In pochi minuti sul posto arrivano i carabinieri che trovano la donna uccisa, in un lago di sangue. L'appartamento è in ordine, la porta di casa non è forzata, non ci sono segni di effrazione né di colluttazione. Il corpo presenta delle profonde ferite alla testa, sotto la folta chioma bionda intrisa di sangue.

L'autopsia stabilirà che ad uccidere sono stati cinque o sei colpi inferti con un martello, con ogni probabilità, o con una chiave inglese. L'arma, però, non verrà mai ritrovata.
Gli inquirenti cominciano a scandagliare la vita della donna, alla ricerca di possibili contatti stretti, che potrebbero avere notizie o spiegare il mistero di una morte così atroce e violenta. 

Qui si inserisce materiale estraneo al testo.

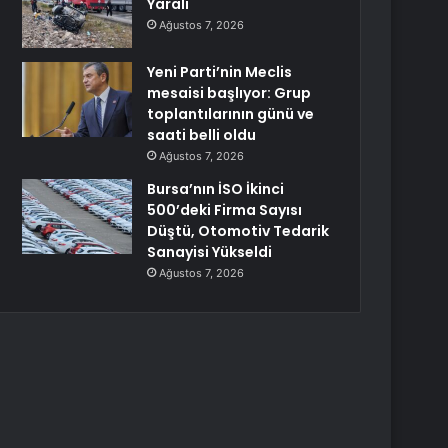
Yaralı
Ağustos 7, 2026
Yeni Parti’nin Meclis
mesaisi başlıyor: Grup
toplantılarının günü ve
saati belli oldu
Ağustos 7, 2026
Bursa’nın İSO İkinci
500’deki Firma Sayısı
Düştü, Otomotiv Tedarik
Sanayisi Yükseldi
Ağustos 7, 2026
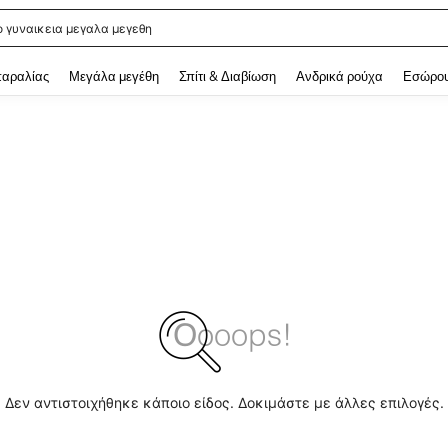
ο γυναικεια μεγαλα μεγεθη
 and down arrow keys to navigate search Αναζητήθηκαν πρόσφατα and Ανακάλυ
παραλίας
Μεγάλα μεγέθη
Σπίτι & Διαβίωση
Ανδρικά ρούχα
Εσώρου
Δεν αντιστοιχήθηκε κάποιο είδος. Δοκιμάστε με άλλες επιλογές.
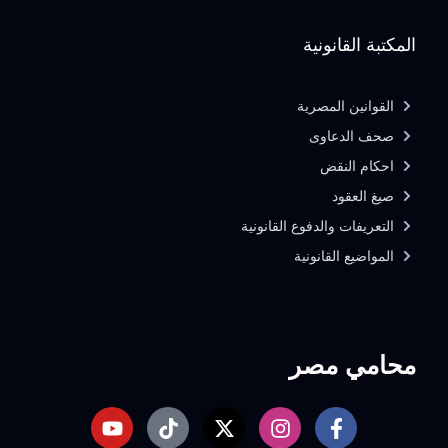
المكتبة القانونية
القوانين المصرية
صحف الدعاوى
احكام النقض
صيغ العقود
التعريفات والدفوع القانونية
المواضيع القانونية
محامي مصر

Le piste battute sono diverse, dapprima si pensa a un delitto con movente economico: la donna era benestante e dalla casa non è scomparso nulla, nemmeno il denaro contante che la sessantanovenne deteneva nell'abitazione. I sospetti saltano fuori subito e riguardano principalmente il fatto che l'assassino conoscesse la vittima, talmente bene da farsi accogliere senza problemi all'interno dell'abitazione di Melis, donna conosciuta nel quartiere, con una cerchia di conoscenti e amici che ne conoscevano superficialmente le abitudini, ma riservata nei suoi aspetti più intimi. Apparentemente senza segreti, Melis non avrebbe aperto la porta ad uno sconosciuto.

Eppure è stata uccisa, trucidata a martellate da qualcuno che prima di lasciare la sua abitazione ha nascosto l'arma, e ha portato via un'agenda, rossa, che la vittima custodiva. Cosa ci fosse all'interno è difficile poterlo ipotizzare ma l'oggetto doveva rivestire un interesse particolare anche per il suo assassino.

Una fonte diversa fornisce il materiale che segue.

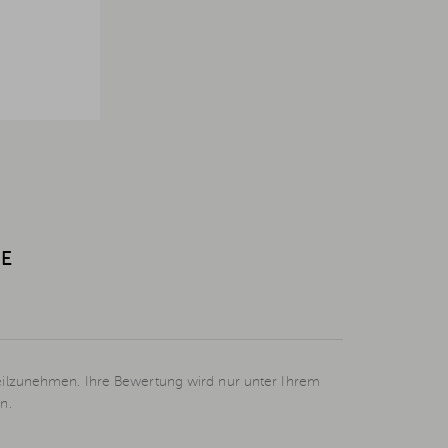
UE
eilzunehmen. Ihre Bewertung wird nur unter Ihrem
n.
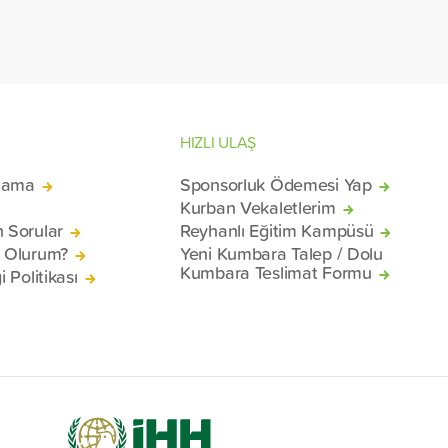
malzemel
konteyne
mağduru 
Beyrut Li
HIZLI ULAŞ
lama
Sponsorluk Ödemesi Yap
Kurban Vekaletlerim
n Sorular
Reyhanlı Eğitim Kampüsü
ü Olurum?
Yeni Kumbara Talep / Dolu
Kumbara Teslimat Formu
i Politikası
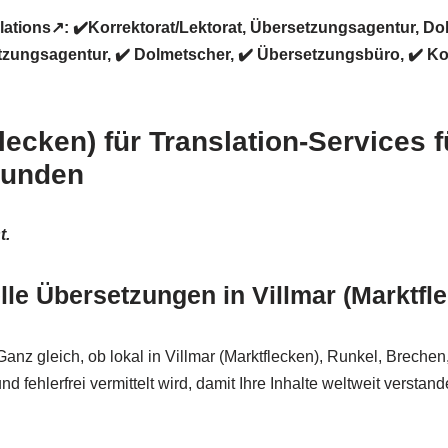
lations↗️: ✔️Korrektorat/Lektorat, Übersetzungsagentur, D
ungsagentur, ✔️ Dolmetscher, ✔️ Übersetzungsbüro, ✔️ Korr
flecken) für Translation-Services f
kunden
t.
lle Übersetzungen in Villmar (Marktfle
Ganz gleich, ob lokal in Villmar (Marktflecken), Runkel, Breche
und fehlerfrei vermittelt wird, damit Ihre Inhalte weltweit versta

L'ultima traccia è quella di un'amicizia, un debito, e una telefonata. Sebastiana, che ha stretto amicizia con la commessa di un supermercato, racconta di frequentare un maneggio sulle alture della Valbisagno, di proprietà di un amico o forse un frequentatore.

Si parla di un prestito, mai circostanziato meglio, che la donna avrebbe fatto a questo amico, di circa mille euro, soldi mai restituiti. Potrebbe essere legata a questo la telefonata ricevuta poche settimane prima del delitto, una chiamata che avrebbe lasciato 'scossa' la vittima che per una volta si confida con un'amica dicendo di essere stata da lui strattonata da un uomo.

Due settimane dopo, in una notte di febbraio, il suo corpo viene trovato senza vita nella sua abitazione. Il suo assassino, ancora oggi senza nome, sparisce avvolto nel buio delle strade di Marassi.